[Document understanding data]
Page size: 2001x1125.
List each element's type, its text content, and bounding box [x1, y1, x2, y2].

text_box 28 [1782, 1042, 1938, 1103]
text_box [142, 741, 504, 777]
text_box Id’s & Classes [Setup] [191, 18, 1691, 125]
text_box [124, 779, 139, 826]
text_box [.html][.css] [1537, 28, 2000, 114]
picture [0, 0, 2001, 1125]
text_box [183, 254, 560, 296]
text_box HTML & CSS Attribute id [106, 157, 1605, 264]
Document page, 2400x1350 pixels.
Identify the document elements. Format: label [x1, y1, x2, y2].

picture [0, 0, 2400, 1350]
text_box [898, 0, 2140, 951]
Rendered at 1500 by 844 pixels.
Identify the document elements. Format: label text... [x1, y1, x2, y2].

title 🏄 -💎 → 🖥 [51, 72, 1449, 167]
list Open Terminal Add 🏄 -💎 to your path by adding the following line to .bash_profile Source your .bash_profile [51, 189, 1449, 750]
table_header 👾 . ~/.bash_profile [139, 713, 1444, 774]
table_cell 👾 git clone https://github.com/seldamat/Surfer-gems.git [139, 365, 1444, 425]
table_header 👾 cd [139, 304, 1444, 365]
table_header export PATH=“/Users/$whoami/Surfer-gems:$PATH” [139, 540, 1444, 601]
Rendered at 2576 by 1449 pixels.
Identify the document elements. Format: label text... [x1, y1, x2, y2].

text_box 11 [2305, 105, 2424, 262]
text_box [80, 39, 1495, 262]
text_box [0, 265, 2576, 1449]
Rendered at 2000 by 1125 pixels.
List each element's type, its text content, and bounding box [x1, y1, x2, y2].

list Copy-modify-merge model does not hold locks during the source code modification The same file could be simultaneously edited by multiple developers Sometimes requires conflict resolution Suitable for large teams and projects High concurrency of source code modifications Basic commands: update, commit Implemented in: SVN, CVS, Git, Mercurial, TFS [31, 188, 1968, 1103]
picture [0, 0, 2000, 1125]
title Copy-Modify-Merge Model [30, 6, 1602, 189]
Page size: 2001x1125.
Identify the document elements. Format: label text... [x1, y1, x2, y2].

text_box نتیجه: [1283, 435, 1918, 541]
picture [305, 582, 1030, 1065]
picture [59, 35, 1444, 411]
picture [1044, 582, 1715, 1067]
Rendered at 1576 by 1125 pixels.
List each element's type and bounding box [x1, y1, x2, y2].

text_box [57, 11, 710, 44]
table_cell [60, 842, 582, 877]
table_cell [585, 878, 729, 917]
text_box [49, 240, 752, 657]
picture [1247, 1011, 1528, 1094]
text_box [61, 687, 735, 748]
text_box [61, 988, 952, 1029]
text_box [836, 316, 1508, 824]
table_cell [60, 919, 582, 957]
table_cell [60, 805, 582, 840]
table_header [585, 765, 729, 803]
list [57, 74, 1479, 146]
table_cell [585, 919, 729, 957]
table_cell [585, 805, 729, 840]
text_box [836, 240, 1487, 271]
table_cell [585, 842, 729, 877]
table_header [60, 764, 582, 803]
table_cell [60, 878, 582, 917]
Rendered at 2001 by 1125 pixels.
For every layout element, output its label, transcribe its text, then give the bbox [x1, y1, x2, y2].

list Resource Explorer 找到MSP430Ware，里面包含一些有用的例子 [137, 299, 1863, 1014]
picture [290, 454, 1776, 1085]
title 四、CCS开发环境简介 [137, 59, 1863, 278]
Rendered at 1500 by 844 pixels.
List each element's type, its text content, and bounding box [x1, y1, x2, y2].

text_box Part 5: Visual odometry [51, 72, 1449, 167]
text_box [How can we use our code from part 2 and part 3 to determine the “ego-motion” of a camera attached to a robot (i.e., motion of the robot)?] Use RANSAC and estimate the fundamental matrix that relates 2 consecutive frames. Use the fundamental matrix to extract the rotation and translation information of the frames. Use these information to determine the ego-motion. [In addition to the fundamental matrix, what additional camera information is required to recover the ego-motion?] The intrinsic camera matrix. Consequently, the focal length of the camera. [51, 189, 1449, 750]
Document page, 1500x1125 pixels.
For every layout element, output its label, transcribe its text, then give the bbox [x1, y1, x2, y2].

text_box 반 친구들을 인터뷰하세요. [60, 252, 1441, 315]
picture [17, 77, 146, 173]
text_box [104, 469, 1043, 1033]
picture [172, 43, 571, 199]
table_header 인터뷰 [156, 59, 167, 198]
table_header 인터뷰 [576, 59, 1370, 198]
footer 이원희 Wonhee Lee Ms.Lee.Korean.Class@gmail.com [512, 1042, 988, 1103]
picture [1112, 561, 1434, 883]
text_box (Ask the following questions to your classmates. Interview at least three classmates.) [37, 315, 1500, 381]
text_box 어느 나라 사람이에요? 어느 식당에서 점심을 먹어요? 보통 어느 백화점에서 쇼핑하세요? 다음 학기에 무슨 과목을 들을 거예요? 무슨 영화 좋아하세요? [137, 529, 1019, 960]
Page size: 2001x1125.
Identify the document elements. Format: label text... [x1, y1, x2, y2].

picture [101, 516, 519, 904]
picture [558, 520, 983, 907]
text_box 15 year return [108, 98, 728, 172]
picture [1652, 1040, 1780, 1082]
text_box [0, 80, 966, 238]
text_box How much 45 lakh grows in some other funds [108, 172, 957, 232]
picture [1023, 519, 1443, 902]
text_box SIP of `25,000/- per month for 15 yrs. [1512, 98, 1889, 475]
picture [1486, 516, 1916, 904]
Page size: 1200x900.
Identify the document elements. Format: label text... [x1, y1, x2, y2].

> _DIRECTIONS FOR THIS TASK_: Check each line of the data above for the word "Rendered" and copy the ones where it is found.

> _SOLUTION TO THIS PROBLEM_:
Rendered at 1500 by 844 pixels.
Rendered at 2576 by 1449 pixels.
Rendered at 2000 by 1125 pixels.
Rendered at 1576 by 1125 pixels.
Rendered at 2001 by 1125 pixels.
Rendered at 1500 by 844 pixels.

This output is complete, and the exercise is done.